So there they was. That gal of thirteen and fourteen and fifteen that wasn’t trying to do nothing but jest get shut of having to go to school by getting there on time and knowing the lesson to make the rise next year, that likely wouldn’t barely ever looked at him long enough to know him again except that she found out on a sudden that for some reason he was trying to adopt some of her daily life into hisn, or adopt a considerable chunk of his daily life into hern, whichever way you want to put it. And that bachelor lawyer twice her age, that was already more or less in the public eye from being county attorney, not to mention in a little town like Jefferson where ever time you had your hair cut your constituency knowed about it by suppertime. So that the best they knowed to do was to spend fifteen minutes after school one or two afternoons a week at a table in the window of Uncle Willy Christian’s drugstore while she et a icecream sody or a banana split and the ice melted into the unteched Coca-Cola in front of him. Not jest the best but the only thing, not jest for the sake of her good name but also for them votes that two years from now might not consider buying ice cream for fourteen-year-old gals a fitting qualification for a county attorney.
About twice a week meeting her by that kind of purely coincidental accident that looked jest exactly as accidental as you would expect: Lawyer ambushed behind his upstairs office window across the street until the first of the let-out school would begin to pass, which would be the kindergarden and the first grade, then by that same accidental coincidence happening to be on the corner at the eact time to cut her outen the seventh or eighth or ninth grade, her looking a little startled and surprised the first time or two; not alarmed: jest startled a little, wondering jest a little at first maybe what he wanted. But not for long; that passed too and pretty soon Lawyer was even drinking maybe a inch of the Coca-Cola before it got too lukewarm to swallow. Until one day I says to him: “I envy you,” and he looked at me and I says, “Your luck,” and he says,
“My which luck?” and I says,
“You are completely immersed twenty-four hours a day in being busy. Most folks aint. Almost nobody aint. But you are. Doing the one thing you not only got to do, but the one thing in the world you want most to do. And if that wasn’t already enough, it’s got as many or maybe even more interesting technical complications in it than if you had invented it yourself instead of jest being discovered by it. For the sake of her good name, you got to do it right out in that very same open public eye that would ruin her good if it ever found a chance, but maybe wouldn’t never even suspect you and she knowed one another’s name if you jest kept it hidden in secret. Dont you call that keeping busy?”

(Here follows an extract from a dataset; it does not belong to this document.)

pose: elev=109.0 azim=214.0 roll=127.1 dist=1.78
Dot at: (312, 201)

Because he was unenchanted now, you see, done freed at last of that fallen seraphim. It was Eula herself had give him a salve, a ointment, for that bitter thumb the poets say ever man once in his life has got to gnaw at: that gal thirteen then fourteen then fifteen setting opposite him in Christian’s drugstore maybe two afternoons a week in the intervals of them coincidental two or three weeks ever year while Miz Flem Snopes and her daughter would be on a holiday somewhere at the same coincidental time Manfred de Spain would be absent on hisn—not Mayor de Spain now but Banker de Spain since Colonel Sartoris finally vacated the presidency of the bank him and De Spain’s paw and Will Varner had established, by letting his grandson run the automobile off into a ditch on the way to town one morning, and now Manfred de Spain was president of the bank, moving outen the mayor’s office into the president’s office at about the same more or less coincidental moment that Flem Snopes moved outen being the ex-superintendent of the power plant, into being vice-president of the bank, vacating simultaneously outen that little cloth cap he come to Jefferson in (jest vacated, not abandoned it, the legend being he sold it to a Negro boy for ten cents. Which wouldn’t be a bad price, since who knows if maybe some of thatere financial acumen might not a sweated off onto it.) into a black felt planter’s hat suitable to his new position and avocation.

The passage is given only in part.